As a father of teenagers, I am well aware that most high schoolers these days have no thoughts whatsoever about entering military life.  I do ask, though, that your generation embrace from the start those of your peers who indeed believe that military life offers them the best hope for a meaningful career.

I know that some younger people think that people go into the military only because they lack structure or seek education.  Others think that people go into the military only because they are foolhardy.

Remember, though, as I’ve said in previous posts: some individuals have always been intense by their very nature, “warriors-in-spirit” as I have called them.  For these individuals, the military is not just a fall-back option.  It is the option, a chance for them to focus their energy into activities that can be meaningful and worthwhile.  Granted, combat often complicates–if not obliterates–that meaningfulness.  That’s where the PTSD comes in.  Nevertheless, they still feel the honor of protecting even those who don’t want (or at least say they don’t want) their protection!  Therefore I urge your generation to make combat veterans’ return to civilian life–both now and in the years to come–as seamless and rewarding as it can be.

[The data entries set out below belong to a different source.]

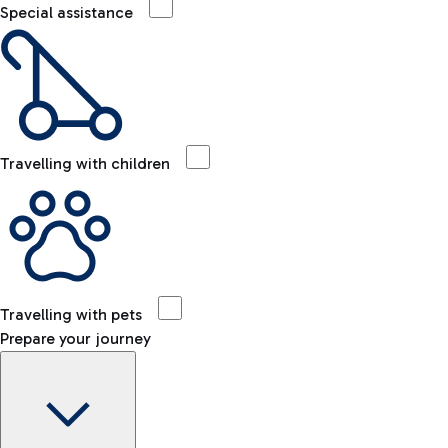
Special assistance
Travelling with children
Travelling with pets
Prepare your journey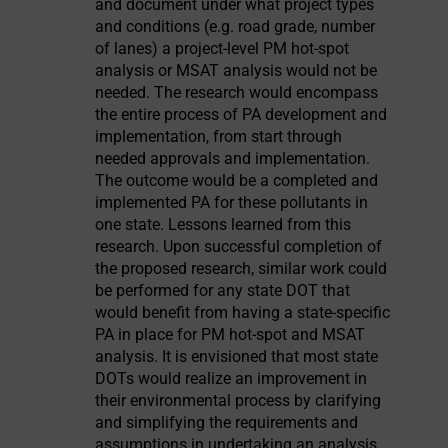
and document under what project types
and conditions (e.g. road grade, number
of lanes) a project-level PM hot-spot
analysis or MSAT analysis would not be
needed. The research would encompass
the entire process of PA development and
implementation, from start through
needed approvals and implementation.
The outcome would be a completed and
implemented PA for these pollutants in
one state. Lessons learned from this
research. Upon successful completion of
the proposed research, similar work could
be performed for any state DOT that
would benefit from having a state-specific
PA in place for PM hot-spot and MSAT
analysis. It is envisioned that most state
DOTs would realize an improvement in
their environmental process by clarifying
and simplifying the requirements and
assumptions in undertaking an analysis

As to PTSD, though: never forget that the traumas these men and women endured will be with them–and thus with your generation–for the remainder of your lives.  Your generation will never be free from these challenges, and thus I strongly urge each of you to begin preparing for these challenges right away, no matter what professional or personal choices you might end up making.   Learn what you can about the consequences of trauma.  Understand personally and professionally how you can help veterans come to grips with those consequences in ways that are both realistic, yet still hope-filled.

I am fifty-four, and I have about fifteen more good years to help prepare your generation for the work ahead.  Currently I treat men and women who are in their mid-twenties to their mid-thirties.  In fifteen years, they will only be in their forties–and there will be younger ones still, the ages of your generation.  The job of my generation is to transmit to your generation all the wisdom, the hope, and the patience our mentors have instilled in us.  The job of your generation is to make it work for these veterans–for a lifetime.

Again, I thank you for your energy and for your willingness to learn and to share.  If your generation has many like you–and I know it does–the futures of these combat veterans will be all the better.  Good for them.  And good for you.  All of you.